◆ **Exercise brief**:
Which lines of the records below contain the word "none"? Copy each of them out.

◆ **Data to process**:
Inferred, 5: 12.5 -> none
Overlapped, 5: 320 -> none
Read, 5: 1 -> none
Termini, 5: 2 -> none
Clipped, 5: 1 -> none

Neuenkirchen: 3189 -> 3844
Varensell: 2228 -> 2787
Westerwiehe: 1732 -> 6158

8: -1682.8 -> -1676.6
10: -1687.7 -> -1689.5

---

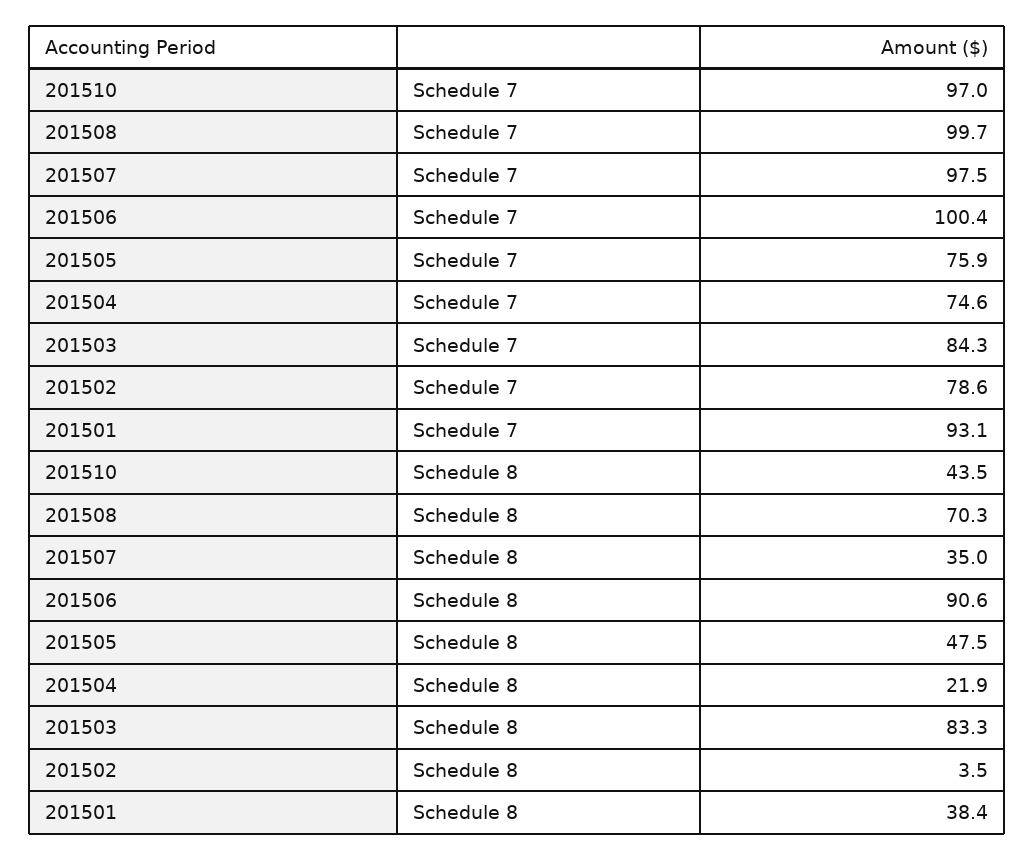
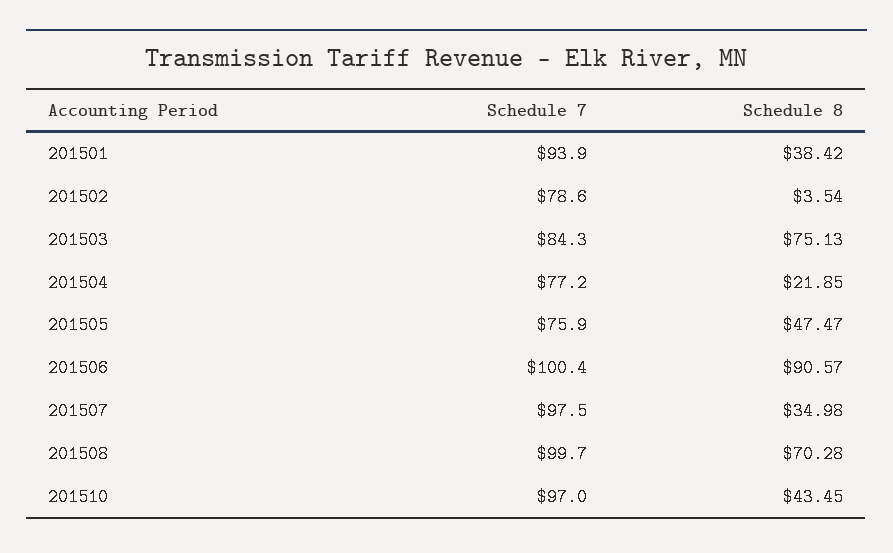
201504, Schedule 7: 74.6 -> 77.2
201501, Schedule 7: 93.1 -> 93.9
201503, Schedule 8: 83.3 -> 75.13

◆ **Solution**:
Inferred, 5: 12.5 -> none
Overlapped, 5: 320 -> none
Read, 5: 1 -> none
Termini, 5: 2 -> none
Clipped, 5: 1 -> none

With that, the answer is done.